### Your task:
Count the lines below that hold the word "Европейский" and say how many, with no other text.
'''
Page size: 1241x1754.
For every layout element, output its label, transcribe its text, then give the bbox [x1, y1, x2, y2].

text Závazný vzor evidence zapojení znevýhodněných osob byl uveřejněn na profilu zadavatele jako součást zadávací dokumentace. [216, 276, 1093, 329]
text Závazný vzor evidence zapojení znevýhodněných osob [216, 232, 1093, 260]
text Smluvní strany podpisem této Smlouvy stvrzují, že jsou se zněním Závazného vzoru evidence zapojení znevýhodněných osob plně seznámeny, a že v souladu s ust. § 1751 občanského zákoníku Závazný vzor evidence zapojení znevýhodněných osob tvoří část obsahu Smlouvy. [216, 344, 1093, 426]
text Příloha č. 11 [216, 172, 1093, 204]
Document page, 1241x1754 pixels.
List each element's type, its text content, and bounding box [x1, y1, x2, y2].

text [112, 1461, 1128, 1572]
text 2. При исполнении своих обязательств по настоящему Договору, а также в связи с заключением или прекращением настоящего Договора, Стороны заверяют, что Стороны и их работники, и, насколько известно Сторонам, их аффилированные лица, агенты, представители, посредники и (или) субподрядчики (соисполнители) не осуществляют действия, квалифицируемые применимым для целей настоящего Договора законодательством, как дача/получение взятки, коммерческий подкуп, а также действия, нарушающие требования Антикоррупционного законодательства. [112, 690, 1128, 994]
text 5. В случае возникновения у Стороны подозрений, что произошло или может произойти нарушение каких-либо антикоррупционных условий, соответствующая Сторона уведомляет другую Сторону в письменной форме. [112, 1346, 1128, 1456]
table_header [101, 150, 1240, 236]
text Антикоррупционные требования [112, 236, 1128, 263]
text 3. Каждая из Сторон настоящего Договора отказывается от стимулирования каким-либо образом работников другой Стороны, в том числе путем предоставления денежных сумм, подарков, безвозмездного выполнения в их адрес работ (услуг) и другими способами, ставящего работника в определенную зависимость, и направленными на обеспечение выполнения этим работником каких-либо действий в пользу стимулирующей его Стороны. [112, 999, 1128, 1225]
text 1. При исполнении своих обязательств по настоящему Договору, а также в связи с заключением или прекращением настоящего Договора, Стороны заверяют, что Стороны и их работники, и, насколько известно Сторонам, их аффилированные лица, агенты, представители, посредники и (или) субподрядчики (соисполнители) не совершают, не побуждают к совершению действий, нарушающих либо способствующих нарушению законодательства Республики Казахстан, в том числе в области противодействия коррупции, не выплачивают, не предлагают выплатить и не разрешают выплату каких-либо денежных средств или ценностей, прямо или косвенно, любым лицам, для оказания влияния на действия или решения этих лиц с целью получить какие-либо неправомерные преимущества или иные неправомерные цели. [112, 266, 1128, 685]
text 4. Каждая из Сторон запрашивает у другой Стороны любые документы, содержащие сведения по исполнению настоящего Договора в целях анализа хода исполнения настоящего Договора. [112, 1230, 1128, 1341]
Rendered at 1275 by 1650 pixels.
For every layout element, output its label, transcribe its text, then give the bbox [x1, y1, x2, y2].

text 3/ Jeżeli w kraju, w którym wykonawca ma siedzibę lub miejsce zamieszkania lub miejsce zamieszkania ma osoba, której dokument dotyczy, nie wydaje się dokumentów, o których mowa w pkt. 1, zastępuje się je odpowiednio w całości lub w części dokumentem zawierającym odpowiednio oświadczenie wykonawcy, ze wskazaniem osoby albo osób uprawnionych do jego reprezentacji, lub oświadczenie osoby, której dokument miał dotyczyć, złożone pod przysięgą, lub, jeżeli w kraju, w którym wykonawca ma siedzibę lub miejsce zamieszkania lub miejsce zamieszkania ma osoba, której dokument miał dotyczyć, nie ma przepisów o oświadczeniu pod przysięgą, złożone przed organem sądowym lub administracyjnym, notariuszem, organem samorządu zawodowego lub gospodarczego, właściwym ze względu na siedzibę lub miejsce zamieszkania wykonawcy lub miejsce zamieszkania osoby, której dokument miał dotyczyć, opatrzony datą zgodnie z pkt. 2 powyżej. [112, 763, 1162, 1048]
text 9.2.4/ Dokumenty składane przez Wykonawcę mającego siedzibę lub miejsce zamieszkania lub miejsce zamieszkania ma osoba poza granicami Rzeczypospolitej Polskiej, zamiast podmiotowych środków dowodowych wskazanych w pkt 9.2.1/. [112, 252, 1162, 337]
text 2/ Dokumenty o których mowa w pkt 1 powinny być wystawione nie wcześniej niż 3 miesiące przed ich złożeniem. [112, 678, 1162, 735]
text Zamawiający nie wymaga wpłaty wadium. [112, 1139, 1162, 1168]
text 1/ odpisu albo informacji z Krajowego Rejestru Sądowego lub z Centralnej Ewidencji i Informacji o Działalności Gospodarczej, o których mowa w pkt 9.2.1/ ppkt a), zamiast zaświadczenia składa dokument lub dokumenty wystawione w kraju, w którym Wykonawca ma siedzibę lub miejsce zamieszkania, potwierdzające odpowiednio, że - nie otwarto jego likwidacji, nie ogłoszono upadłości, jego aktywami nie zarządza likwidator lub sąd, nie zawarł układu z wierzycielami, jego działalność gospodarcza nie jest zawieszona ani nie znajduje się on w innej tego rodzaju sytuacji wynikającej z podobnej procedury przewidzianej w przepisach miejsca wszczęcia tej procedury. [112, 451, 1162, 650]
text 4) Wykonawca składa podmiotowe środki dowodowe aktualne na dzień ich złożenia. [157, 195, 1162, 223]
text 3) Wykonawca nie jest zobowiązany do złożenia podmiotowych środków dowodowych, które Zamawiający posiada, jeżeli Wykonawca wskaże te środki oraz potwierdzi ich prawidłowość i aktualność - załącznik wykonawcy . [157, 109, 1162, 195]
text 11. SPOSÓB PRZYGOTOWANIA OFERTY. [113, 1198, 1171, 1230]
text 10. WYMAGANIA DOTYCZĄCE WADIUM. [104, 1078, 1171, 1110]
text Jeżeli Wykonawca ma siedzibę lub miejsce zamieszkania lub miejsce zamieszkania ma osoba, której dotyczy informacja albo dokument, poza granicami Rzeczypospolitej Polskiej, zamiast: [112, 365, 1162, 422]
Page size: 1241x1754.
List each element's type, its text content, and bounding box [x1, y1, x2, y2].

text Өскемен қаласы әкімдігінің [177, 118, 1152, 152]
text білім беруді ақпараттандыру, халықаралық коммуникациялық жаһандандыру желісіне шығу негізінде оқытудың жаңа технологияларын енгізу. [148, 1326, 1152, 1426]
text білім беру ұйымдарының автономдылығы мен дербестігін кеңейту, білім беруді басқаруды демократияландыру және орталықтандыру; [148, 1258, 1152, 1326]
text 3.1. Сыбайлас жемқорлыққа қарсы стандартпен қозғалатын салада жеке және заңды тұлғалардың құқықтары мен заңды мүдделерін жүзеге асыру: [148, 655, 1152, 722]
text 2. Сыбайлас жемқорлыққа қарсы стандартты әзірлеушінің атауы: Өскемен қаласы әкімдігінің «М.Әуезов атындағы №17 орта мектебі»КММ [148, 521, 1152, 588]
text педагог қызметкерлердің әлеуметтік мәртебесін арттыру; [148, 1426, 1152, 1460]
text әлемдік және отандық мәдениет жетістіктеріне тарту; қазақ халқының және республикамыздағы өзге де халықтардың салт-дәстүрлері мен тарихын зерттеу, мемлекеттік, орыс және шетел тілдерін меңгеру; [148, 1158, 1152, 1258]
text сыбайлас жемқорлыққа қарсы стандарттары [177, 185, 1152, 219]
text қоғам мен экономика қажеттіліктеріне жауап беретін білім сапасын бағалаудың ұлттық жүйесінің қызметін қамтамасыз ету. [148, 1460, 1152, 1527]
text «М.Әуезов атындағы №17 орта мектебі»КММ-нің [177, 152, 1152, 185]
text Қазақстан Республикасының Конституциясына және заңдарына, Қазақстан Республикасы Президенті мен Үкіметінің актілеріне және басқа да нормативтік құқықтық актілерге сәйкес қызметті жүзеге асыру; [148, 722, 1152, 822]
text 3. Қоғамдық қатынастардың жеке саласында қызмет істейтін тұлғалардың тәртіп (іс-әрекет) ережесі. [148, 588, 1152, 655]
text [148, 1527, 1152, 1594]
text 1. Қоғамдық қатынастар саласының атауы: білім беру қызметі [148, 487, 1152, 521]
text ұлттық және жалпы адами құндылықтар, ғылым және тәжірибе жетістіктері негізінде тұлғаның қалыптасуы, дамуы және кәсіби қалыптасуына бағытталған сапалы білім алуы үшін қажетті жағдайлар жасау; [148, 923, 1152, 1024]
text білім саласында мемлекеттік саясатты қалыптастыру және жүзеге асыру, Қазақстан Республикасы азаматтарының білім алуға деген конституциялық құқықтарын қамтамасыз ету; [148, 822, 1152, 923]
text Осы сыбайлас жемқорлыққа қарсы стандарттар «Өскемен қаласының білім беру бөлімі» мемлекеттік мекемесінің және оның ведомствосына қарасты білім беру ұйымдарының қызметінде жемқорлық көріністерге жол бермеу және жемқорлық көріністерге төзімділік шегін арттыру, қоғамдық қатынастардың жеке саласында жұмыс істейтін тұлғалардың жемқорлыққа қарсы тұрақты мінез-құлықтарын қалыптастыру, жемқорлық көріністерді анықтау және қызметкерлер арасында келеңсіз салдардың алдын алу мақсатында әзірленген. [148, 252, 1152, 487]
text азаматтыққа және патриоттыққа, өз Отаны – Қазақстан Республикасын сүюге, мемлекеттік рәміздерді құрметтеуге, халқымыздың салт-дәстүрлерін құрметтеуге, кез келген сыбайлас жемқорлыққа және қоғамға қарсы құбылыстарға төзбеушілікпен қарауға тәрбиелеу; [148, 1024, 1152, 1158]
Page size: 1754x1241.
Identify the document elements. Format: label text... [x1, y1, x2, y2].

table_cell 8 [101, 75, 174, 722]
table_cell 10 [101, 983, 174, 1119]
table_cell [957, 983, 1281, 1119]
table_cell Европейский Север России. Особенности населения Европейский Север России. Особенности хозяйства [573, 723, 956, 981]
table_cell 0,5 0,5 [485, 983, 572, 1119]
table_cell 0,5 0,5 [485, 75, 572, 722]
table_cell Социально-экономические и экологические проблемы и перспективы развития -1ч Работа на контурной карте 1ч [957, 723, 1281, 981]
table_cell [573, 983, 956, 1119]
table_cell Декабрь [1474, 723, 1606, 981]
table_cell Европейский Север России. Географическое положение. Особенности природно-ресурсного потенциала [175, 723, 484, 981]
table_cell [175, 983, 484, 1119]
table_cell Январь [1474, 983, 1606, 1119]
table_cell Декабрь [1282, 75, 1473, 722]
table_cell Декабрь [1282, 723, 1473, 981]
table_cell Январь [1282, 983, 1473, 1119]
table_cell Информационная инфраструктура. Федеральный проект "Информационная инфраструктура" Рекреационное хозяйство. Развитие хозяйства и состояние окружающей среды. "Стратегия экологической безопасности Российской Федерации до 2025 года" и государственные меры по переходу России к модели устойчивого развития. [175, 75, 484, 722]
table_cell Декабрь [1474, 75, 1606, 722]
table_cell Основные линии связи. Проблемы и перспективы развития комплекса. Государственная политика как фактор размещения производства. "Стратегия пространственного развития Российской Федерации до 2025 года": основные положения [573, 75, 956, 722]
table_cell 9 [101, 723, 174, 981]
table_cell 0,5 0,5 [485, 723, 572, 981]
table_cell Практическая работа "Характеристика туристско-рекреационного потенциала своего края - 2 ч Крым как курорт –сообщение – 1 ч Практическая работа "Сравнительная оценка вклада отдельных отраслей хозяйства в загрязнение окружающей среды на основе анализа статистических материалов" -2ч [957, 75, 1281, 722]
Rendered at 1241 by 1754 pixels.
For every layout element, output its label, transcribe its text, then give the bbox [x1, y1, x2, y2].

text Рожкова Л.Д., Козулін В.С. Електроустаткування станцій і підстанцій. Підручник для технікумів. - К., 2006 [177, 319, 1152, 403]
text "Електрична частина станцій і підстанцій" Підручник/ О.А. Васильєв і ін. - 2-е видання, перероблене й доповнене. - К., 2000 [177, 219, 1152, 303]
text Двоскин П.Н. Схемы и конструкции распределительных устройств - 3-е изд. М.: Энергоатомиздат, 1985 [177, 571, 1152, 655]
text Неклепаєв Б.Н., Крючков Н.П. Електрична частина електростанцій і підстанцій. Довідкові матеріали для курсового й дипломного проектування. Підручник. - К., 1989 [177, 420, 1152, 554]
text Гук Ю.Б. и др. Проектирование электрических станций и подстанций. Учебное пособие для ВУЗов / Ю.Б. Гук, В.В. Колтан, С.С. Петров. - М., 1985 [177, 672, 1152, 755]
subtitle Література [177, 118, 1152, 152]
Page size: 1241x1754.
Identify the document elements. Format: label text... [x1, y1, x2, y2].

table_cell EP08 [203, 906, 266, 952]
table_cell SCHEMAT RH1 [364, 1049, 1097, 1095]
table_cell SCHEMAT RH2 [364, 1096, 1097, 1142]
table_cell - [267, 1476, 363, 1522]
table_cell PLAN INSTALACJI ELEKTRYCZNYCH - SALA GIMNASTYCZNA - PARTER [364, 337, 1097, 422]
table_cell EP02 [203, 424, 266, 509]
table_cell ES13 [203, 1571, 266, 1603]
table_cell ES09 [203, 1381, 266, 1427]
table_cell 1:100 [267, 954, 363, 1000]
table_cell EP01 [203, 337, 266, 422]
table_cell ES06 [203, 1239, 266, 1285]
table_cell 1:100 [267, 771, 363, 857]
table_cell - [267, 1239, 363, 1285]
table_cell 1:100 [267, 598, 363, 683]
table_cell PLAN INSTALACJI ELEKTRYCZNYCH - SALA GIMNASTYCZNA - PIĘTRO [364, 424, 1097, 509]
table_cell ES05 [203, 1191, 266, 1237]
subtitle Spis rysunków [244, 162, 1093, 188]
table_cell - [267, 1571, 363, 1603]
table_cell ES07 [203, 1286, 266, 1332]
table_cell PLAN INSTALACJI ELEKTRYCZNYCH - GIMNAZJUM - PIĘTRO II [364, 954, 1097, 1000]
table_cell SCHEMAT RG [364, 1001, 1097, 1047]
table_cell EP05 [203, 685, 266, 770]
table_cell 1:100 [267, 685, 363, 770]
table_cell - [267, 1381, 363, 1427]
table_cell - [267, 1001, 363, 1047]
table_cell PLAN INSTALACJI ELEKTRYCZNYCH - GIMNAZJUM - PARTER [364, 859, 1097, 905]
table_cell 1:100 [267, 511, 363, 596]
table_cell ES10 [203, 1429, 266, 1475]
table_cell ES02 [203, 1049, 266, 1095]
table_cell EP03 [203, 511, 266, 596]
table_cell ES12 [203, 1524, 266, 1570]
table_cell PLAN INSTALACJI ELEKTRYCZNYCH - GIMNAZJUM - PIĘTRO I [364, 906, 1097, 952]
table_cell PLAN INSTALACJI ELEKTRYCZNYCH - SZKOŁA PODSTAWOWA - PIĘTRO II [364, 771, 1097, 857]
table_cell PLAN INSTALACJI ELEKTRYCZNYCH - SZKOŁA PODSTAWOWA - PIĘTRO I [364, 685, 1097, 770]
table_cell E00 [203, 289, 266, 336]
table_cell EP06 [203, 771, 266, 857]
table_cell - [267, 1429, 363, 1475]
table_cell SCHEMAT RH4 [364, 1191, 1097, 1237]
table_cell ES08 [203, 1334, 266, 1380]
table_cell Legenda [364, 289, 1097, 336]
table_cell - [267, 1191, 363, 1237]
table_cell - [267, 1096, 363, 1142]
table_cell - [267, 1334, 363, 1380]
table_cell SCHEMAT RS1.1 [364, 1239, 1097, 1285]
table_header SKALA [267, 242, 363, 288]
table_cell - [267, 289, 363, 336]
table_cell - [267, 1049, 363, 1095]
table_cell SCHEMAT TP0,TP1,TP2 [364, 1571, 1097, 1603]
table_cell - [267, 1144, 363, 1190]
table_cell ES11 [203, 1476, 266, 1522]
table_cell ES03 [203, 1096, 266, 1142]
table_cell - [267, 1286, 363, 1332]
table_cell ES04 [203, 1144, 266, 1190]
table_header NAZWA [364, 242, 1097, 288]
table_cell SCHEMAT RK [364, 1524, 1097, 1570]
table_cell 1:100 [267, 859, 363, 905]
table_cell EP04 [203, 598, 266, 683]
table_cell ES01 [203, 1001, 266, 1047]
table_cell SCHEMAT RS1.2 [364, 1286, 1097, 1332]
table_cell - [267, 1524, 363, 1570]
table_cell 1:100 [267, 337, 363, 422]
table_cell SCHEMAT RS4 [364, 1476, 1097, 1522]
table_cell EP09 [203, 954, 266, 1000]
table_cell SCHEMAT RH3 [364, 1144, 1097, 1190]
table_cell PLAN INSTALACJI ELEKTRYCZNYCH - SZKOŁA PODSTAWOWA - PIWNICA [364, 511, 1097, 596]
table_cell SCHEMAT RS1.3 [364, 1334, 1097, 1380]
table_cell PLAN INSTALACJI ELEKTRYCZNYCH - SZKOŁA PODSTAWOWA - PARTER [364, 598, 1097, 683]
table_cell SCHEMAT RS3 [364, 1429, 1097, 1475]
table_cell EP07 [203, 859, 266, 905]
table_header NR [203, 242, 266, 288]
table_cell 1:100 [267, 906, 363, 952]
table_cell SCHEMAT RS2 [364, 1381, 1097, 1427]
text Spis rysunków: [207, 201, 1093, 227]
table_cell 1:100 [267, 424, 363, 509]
'''
### Answer to this task:
2